Beyond track record, investors tell us that it is a GP’s team size and investment capacity that currently dominates due diligence, followed closely by terms and fees benchmarking and succession and retention planning at the GP level.
In Private Debt Investor’s LP Perspectives 2022 Study, it is also clear that the evidence and consideration of ESG is now of rapidly growing importance, forming a major part of due diligence for 57 percent of GPs, when it was described as such by only 31 percent of investors as recently as 2020.
In the past two years, the number of LPs paying no attention to the ESG credentials of managers has fallen from one in five to fewer than one in 10, as the investor community pushes this topic up the agenda.
Within ESG, we also see a growing focus from investors on diversity and inclusion at the GP level. In 2019, we asked LPs whether a manager’s gender pay gap at GP level factored into due diligence, and 57 percent were not covering the topic. Today, evidence of diversity and inclusion is a part of due diligence for 85 percent of managers.
Blair Jacobson, partner and co-head of European Credit in the Ares Credit Group and a member of the Ares Executive Management Committee, told PDI in December that LP interest in ESG has escalated rapidly in recent years: “We raised our third European direct lending fund in 2015 and that was the first time we had a specific diligence questionnaire about our ESG policies.
“It’s accelerated significantly since then. When we raised our fifth fund [in 2021], we had ESG discussions with every investor and many LPs wanted follow-up sessions to go into more detail. LP expectations have continued to scale and what started in the Nordics is now a focus for everyone.”
At Bridgepoint Credit, whose parent Bridgepoint owns Private Debt Investor publisher PEI Media, deputy managing partner Hamish Grant says there is also intensifying interest from LPs around diversity and inclusion: “If you look at the investor community, there’s the same breadth of focus on D&I as there is on ESG,” he says. “ESG has become a hot topic for a lot of investors and diversity and inclusion is a key part of that.”
Adinah Shackleton, head of ESG at Permira, says: “LP expectations have really shifted in recent years and in many ways are now similar to those that we see on the private equity side of the business. There is obviously a different relationship with the underlying company in the context of credit, but the expectations are very much the same.”

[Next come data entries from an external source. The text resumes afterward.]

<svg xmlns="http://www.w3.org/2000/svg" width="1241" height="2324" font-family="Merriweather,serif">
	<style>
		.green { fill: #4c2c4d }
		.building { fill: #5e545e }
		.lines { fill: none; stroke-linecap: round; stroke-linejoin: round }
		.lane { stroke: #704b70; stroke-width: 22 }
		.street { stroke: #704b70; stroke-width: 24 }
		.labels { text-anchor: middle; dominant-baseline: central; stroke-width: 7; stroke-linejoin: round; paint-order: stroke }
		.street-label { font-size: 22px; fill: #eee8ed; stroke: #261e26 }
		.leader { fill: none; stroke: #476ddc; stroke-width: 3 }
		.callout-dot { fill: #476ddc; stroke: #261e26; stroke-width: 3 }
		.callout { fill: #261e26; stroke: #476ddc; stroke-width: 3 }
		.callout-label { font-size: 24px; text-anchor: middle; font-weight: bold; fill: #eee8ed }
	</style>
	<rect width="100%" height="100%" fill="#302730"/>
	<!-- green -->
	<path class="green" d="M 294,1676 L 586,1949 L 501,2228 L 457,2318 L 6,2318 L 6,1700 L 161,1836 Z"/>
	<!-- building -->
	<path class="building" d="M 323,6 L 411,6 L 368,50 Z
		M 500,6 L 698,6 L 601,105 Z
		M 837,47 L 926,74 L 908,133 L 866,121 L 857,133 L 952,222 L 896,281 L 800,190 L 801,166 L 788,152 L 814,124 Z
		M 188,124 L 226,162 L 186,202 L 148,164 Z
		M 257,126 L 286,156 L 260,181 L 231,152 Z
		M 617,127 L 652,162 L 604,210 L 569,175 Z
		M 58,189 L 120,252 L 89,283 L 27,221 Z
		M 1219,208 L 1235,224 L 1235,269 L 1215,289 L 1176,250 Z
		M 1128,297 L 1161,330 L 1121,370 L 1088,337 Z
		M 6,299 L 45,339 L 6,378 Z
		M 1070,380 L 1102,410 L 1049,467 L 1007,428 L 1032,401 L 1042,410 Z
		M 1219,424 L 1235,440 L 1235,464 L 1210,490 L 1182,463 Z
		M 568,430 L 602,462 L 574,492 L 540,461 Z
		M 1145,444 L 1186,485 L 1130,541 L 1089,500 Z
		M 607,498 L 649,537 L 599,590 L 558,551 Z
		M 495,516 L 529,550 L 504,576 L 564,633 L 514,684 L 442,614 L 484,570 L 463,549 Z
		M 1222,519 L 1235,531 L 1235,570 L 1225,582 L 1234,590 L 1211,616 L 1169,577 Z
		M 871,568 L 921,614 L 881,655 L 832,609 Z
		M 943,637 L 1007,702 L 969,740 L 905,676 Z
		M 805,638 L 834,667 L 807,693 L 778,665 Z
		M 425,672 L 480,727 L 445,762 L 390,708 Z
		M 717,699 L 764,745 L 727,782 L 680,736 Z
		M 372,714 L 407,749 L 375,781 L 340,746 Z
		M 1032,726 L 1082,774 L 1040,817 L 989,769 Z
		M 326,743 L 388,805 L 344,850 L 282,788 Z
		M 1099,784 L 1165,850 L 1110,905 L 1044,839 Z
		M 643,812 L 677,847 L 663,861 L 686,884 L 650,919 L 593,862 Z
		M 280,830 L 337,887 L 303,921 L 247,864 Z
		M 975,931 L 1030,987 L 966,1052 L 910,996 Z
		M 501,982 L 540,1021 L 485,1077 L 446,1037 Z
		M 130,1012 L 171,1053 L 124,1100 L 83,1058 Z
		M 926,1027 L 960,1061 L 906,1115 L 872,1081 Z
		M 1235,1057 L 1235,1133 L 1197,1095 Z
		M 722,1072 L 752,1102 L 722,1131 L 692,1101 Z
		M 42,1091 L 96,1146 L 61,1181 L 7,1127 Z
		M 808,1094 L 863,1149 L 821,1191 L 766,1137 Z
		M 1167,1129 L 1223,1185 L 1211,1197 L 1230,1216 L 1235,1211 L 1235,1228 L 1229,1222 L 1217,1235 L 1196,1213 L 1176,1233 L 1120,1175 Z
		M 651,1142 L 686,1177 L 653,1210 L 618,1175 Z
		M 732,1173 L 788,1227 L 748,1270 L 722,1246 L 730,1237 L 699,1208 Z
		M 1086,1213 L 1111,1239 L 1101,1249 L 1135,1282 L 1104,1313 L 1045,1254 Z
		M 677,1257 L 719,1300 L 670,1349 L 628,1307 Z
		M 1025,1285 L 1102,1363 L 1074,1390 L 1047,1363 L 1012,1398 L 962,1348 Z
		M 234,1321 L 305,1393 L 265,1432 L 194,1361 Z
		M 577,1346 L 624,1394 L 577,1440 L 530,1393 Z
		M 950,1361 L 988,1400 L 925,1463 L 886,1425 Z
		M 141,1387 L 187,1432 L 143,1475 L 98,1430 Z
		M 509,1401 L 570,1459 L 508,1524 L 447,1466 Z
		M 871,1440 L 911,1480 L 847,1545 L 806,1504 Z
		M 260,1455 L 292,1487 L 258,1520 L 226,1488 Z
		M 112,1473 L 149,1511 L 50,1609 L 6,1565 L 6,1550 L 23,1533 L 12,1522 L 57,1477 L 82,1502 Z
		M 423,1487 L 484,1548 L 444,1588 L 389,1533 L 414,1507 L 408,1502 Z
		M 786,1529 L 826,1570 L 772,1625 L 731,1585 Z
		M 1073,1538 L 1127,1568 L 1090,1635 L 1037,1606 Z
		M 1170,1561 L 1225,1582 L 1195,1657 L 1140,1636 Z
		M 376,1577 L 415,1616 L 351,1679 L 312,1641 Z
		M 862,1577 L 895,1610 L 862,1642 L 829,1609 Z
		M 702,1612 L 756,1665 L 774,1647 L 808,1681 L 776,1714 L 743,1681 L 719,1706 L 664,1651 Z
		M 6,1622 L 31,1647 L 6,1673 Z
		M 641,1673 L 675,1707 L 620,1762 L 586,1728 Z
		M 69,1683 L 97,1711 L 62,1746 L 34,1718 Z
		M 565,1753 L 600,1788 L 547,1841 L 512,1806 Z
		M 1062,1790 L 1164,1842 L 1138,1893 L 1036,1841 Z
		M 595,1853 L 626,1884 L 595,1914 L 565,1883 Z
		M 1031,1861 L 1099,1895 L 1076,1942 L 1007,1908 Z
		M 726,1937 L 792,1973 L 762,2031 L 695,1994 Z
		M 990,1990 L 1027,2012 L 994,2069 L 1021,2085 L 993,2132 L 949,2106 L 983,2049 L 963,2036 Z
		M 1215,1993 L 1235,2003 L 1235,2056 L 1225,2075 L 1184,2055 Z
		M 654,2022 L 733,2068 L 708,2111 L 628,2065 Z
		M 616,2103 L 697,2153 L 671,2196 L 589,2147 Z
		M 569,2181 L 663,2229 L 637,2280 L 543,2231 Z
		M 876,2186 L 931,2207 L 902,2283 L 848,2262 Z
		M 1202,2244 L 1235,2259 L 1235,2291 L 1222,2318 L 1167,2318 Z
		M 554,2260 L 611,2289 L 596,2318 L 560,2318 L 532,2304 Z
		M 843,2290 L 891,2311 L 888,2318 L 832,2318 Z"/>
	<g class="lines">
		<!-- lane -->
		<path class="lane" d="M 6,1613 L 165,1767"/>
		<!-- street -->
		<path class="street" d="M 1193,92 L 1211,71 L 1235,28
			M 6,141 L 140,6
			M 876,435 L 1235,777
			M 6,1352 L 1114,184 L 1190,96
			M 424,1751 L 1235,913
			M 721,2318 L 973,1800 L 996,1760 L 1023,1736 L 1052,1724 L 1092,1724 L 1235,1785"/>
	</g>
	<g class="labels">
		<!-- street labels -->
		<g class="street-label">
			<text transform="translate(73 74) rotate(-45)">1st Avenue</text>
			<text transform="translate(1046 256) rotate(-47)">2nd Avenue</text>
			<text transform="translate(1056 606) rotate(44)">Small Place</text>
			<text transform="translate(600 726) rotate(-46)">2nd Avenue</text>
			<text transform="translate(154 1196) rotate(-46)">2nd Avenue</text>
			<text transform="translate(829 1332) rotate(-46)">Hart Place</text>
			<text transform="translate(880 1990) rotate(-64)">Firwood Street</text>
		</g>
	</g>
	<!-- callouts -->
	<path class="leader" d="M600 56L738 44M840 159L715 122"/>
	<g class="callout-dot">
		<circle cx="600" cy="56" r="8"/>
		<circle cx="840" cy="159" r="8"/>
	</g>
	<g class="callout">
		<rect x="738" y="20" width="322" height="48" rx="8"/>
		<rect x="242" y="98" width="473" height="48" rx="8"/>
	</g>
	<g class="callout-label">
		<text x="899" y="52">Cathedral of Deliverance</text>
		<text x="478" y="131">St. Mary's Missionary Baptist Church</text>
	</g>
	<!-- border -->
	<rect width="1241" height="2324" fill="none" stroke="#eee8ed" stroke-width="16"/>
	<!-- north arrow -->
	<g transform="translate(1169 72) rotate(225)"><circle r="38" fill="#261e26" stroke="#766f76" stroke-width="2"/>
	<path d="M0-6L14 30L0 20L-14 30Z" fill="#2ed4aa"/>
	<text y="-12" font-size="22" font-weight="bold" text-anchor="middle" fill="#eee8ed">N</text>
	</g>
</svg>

When asked about the activities that require the greatest amount of their time, investors say they devote significant time to fund due diligence and portfolio monitoring. Only one in 10 LPs are spending a lot of time on policy development around considerations such as ESG. Researching new GPs also remains a low priority, getting significant time commitment from fewer than one in four investors.
Source for disagreement
When it comes to the fund terms causing most disagreement between GPs and their investors during due diligence, management fees and unsatisfactory or non-existent key man clauses remain the biggest areas of contention. Both of these issues are identified as a cause of disagreement by a growing number of LPs over time, as are debates around the structure of carry distribution and investment restrictions.
Lawyers say LPs are increasingly looking for much tougher provisions to come down hard on GPs for unresolved key-person events, in some cases calling for a loss of carried interest as they grapple with anxieties about losing key talent. More common is a push to reduce the management fee if a key-person event triggers a suspension of the investment period, with investors demanding an immediate step-down in the management fee calculation without waiting to see if the key-person event can be remedied.
Key-person clauses are also being extended to cover more people. Geoffrey Kittredge, partner and chair of Debevoise & Plimpton’s European funds and investment management practice, told PDI last year that “key-person clauses started off with just one or two people but, as firms develop, the key-person trigger becomes more complex and more about teams or combinations of senior and mid-level executives and investment professionals. That’s natural and will continue”.
Meanwhile, the level of GP commitment, hurdle rates and set up costs are no longer as contentious in LPA due diligence as they were in the past, and board representation is a hot issue for one in 10 investors, in line with where it has been for some time.
Jeffrey Griffiths, co-head of global private credit at placement agent Campbell Lutyens, says: “Leverage levels are a big talking point in due diligence at the moment, with LPs focusing on how much leverage is really acceptable on deals and seeking to understand debt to EBITDA ratios and how stretched those are. That is a big topic for discussion.
“There is also still a huge focus on how managers traded through the pandemic, with investors very keen and very able to due diligence those track records in some detail.”